Alexa gets smarter: Amazon turns command-taker into plan-maker with Alexa+ launch

With a fresh infusion of personality, smarts and expertise, a new Alexa − officially, Alexa+ − is about to transform Amazon’s smart home control center from simple command-taker to a perky and pleasant reservation-maker.
But after more than a decade relegated to a corner of the kitchen turning off lights and turning on cooking timers, is Alexa really ready to take a more active role in our lives, handling complex tasks like ordering event tickets, adding kids’ soccer games to the family calendar and finding a shop and scheduling repairs?
More to the point, are we ready to hand over our phones, calendars and get-things-done apps like Grub Hub, OpenTable and Uber to Alexa+? And are we willing to pay for the privilege of a smart assistant at the controls?
As for whether to pay, Amazon effectively kicked that can down the road at its reveal, at least for its 200 million Prime customers. That’s because the $19.99 Alexa+ service will be bundled free in the $14.99-a-month Prime service.
Alexa+ will start rolling out next month. You can sign up for a heads up at the just-live alexa.com site.
Compelling capabilities
At the reveal event, Amazon made a compelling case for Alexa+’s conversational capabilities. You don’t have to worry about being precise. She − Amazon insists Alexa+’s pronouns are she/her − understands English. (More languages coming.) You can interrupt her. You can ask her follow-up questions. She will get you.
Alexa+ is at its core generative AI technology. So consumers’ tolerance may be tested by inevitable mistakes, misunderstandings and downright hallucinations. That said, the more Alexa+ learns about you and understands what you do and what you like, the better the service will get.
After watching you turn on the living room lights shortly before sunset each day, for example, Alexa+ will offer to automate that. And once the system understands your preferences, it will automatically add your brand of pasta to a grocery order.

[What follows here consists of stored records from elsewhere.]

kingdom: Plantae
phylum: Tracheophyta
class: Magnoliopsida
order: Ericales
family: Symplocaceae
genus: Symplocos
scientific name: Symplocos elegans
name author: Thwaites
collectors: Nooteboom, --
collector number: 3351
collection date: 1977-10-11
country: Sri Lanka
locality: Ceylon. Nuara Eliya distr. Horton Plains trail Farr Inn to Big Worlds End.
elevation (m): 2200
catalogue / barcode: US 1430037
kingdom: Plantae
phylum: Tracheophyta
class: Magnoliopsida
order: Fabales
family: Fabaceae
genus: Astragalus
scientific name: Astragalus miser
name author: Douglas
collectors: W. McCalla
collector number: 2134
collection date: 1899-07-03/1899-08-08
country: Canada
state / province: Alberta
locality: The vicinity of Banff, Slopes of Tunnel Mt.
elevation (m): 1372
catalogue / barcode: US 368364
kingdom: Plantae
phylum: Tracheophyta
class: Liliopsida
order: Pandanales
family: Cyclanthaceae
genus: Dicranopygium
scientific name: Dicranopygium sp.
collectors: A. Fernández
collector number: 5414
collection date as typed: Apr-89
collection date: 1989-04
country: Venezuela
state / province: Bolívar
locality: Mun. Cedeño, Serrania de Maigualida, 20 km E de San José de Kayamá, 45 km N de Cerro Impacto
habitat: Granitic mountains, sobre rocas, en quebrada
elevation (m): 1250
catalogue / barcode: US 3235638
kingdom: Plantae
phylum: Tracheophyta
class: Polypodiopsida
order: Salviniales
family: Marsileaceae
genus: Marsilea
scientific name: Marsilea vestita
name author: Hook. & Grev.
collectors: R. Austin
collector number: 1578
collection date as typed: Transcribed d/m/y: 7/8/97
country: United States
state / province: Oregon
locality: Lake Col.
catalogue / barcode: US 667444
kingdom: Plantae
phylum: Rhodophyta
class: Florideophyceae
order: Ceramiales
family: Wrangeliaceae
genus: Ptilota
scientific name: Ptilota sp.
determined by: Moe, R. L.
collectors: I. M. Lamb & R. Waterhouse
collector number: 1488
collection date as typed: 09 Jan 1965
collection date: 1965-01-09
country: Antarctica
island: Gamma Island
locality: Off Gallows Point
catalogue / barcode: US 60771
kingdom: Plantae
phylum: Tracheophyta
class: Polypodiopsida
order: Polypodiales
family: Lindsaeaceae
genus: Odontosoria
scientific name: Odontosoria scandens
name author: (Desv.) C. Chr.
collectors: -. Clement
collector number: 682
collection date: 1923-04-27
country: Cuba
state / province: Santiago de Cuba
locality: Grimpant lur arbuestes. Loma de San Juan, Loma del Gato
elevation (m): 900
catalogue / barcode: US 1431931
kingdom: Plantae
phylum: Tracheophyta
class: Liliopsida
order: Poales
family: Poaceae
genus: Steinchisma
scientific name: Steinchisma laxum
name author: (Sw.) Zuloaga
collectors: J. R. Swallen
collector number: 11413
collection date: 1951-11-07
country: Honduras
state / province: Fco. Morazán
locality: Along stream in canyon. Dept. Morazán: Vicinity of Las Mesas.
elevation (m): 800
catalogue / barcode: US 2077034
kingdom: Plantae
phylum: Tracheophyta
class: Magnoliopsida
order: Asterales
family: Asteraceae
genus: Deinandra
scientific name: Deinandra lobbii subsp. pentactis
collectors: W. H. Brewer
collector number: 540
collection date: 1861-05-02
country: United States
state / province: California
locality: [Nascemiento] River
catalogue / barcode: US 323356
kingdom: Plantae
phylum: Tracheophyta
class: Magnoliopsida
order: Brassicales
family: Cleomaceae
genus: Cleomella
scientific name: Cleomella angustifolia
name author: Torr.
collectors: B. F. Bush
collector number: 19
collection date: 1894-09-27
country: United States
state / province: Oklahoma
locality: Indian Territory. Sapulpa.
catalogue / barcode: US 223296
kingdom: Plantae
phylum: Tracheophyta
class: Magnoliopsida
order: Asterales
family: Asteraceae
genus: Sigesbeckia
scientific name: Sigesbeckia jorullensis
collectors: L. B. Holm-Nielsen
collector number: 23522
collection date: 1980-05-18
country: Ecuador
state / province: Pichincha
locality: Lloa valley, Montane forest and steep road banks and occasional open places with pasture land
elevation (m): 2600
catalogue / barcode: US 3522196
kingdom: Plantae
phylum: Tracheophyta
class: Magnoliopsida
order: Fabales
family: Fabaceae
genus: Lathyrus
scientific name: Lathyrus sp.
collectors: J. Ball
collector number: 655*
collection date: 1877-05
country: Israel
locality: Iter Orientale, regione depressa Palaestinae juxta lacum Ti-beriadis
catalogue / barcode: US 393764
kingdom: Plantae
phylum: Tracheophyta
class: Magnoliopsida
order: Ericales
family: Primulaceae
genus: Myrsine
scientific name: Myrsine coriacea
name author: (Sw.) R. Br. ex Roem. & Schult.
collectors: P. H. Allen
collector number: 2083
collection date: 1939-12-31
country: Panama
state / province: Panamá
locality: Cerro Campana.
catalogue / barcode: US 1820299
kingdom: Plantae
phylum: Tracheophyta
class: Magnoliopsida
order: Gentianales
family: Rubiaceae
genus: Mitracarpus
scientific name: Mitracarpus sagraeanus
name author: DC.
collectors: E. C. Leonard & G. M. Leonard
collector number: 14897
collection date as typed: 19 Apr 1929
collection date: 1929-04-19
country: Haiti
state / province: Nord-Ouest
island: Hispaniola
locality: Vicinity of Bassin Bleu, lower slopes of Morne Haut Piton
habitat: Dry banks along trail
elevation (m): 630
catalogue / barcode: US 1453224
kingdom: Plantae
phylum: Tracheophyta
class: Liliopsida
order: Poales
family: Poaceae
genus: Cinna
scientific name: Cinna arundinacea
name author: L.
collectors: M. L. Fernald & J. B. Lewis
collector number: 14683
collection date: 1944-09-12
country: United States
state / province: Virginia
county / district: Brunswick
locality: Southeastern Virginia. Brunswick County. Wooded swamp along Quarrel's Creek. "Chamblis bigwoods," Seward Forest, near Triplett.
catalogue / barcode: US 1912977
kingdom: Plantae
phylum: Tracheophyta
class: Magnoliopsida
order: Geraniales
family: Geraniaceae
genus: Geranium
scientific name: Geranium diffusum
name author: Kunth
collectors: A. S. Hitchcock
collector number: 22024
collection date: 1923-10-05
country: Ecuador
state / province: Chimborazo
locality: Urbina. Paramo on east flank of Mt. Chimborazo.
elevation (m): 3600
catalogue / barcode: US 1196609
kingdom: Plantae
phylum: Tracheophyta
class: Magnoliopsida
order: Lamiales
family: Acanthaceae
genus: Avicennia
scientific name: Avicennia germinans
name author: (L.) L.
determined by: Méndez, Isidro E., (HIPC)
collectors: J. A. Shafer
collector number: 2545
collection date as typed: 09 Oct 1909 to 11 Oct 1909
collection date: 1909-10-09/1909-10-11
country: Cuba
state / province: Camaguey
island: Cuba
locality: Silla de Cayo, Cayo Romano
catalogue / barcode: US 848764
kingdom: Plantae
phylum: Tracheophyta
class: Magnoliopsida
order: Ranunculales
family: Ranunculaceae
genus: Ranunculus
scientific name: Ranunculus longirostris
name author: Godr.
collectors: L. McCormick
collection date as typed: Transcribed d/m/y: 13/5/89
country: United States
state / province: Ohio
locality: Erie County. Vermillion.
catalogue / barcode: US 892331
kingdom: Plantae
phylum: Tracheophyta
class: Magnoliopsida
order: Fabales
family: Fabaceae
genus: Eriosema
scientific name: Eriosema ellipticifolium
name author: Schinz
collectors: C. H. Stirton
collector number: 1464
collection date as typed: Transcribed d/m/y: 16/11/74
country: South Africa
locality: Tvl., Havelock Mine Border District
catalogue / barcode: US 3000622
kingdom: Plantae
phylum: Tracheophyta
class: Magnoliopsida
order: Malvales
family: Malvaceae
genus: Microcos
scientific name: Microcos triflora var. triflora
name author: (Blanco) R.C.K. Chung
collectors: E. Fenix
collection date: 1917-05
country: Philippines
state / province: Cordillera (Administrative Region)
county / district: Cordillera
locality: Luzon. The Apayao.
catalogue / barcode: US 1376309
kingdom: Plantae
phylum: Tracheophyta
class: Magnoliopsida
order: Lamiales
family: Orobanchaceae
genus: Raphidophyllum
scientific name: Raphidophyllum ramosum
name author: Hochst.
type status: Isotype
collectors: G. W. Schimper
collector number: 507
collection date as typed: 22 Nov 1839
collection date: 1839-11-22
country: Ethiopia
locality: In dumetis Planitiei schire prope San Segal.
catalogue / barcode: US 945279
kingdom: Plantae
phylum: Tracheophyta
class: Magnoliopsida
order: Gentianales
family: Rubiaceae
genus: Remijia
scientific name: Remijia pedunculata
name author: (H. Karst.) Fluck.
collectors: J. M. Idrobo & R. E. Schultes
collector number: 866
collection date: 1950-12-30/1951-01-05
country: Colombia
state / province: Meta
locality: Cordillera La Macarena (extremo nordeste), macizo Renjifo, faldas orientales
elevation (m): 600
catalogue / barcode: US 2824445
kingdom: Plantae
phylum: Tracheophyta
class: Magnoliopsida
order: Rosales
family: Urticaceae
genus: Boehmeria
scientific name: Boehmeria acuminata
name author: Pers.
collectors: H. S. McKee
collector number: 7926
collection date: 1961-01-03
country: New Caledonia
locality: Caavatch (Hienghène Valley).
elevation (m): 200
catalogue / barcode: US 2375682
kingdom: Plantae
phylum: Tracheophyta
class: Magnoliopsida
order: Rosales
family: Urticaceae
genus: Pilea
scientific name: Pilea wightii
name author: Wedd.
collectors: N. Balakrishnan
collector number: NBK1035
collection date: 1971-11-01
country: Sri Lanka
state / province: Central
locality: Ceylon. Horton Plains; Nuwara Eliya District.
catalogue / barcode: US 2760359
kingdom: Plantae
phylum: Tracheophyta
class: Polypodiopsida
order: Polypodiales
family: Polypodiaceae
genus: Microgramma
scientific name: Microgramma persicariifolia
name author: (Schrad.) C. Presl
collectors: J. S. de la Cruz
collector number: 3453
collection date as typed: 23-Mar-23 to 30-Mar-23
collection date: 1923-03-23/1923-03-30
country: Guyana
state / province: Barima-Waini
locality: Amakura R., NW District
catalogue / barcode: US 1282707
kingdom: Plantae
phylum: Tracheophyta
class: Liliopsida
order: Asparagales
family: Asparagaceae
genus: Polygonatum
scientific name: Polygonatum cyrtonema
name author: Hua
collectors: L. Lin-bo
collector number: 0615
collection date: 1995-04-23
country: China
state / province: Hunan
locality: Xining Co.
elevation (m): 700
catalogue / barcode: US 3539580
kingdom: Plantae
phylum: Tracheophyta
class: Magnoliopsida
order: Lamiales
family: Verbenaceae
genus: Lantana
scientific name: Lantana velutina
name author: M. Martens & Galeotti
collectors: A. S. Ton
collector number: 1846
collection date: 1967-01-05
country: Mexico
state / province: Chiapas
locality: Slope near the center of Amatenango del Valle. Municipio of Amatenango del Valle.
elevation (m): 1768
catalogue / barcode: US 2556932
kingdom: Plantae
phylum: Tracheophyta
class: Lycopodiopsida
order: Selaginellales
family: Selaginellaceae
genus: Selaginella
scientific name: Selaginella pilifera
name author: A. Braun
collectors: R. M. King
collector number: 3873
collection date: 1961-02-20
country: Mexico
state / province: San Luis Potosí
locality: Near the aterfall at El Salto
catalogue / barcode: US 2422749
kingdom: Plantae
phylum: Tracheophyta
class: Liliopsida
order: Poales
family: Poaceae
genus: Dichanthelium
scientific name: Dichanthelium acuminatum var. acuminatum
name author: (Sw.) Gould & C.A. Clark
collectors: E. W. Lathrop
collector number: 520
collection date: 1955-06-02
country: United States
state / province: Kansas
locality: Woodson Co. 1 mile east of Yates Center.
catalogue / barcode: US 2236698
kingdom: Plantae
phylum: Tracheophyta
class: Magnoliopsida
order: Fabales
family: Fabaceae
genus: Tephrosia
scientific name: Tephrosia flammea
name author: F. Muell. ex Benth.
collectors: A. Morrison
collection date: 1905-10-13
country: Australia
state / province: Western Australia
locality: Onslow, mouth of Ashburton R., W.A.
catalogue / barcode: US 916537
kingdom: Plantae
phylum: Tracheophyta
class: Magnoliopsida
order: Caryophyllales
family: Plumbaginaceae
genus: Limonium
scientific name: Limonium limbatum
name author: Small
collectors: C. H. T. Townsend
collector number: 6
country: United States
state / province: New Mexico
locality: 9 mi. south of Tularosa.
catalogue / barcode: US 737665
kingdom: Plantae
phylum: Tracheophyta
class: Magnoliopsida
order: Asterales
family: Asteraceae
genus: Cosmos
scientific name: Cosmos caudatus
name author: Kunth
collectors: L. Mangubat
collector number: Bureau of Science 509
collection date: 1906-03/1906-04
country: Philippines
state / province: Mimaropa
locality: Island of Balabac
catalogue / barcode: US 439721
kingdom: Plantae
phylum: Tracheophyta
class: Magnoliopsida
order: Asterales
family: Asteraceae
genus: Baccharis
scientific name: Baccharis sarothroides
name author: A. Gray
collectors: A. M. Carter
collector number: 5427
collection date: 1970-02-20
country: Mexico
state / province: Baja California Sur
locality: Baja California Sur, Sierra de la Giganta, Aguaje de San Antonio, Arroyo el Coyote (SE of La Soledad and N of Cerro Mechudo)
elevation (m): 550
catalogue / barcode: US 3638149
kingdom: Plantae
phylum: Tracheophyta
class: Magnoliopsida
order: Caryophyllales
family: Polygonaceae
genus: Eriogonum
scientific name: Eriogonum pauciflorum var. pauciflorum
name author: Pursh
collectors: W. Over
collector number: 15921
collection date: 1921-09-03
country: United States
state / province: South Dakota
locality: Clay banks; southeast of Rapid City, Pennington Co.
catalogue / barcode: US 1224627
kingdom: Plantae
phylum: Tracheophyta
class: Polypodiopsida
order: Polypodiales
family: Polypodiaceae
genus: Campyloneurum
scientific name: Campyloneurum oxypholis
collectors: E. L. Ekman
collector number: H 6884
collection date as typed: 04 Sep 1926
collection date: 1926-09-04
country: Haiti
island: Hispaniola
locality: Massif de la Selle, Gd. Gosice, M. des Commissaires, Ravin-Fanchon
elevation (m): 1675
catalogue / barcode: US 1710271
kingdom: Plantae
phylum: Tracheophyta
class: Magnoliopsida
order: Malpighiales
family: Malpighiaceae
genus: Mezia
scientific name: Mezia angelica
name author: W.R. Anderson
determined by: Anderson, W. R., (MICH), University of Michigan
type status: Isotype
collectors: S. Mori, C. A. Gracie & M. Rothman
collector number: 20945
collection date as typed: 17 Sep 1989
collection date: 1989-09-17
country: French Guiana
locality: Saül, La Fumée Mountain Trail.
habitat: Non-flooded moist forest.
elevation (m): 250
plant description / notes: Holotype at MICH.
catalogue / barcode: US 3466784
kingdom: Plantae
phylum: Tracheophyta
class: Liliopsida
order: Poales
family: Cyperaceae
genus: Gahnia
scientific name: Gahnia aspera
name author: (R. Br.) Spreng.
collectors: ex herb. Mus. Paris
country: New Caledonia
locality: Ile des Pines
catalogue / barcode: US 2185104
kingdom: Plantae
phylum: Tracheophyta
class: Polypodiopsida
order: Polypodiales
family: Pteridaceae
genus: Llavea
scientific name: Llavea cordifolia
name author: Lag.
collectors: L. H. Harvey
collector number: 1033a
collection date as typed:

And of course, the more apps Amazon signs on as partners, the more likely Alexa+ will be able take over and do what you ask.
Prospects for Alexa+
Amazon isn’t the only voice assistance platform getting an AI infusion. Google and Apple have upgraded their platforms. And while Alexa may not be the go-to assistant on smartphones, it is far and away the in-home voice assist leader − and a leading smart home controller as well.
For Alexa, the upgrade in smart home control alone could be a huge benefit for millions. Because rather than opening the phone app and naming every smart light and every room in the house, you can just ask Alexa+ to set it all up.
Unlike Apple and Google, which brag about how much of their chatbot is handled on-device, Amazon really isn’t in a position to do that. Not yet. The reason: The existing Alexa devices you might have in your home aren’t built for it.
That probably will change with new Amazon Echo devices coming available later this year and beyond. For now, though, Alexa+ will reside in the cloud. Though that should lead to better answers − there’s a lot more horsepower in the cloud than there could ever be in an Echo − it may also be challenging to respond quickly.
Bottom line
“Until right this moment, we have been limited by the technology,” Panos Panay, who heads the Devices & Services unit at Amazon, told the event crowd. “Every once in a while a technology comes around and it changes literally everything.”
The new Amazon Alexa+ certainly has the potential to be that technology. Based on the limited view we’ve had thus far, the platform seems to have the personality, the smarts, the contextual awareness and the framework for new capabilities to make itself really useful. Even vital.
Will we give it that chance? We’ll see. Consumers can be brutally impatient with new technology. Remember, it was our low tolerance that put Alexa in the corner at the outset. Is Alexa+ good enough to cut through our frustration-in-waiting? That will be the real test for the platform’s personality and contextual prowess. I look forward to finding out.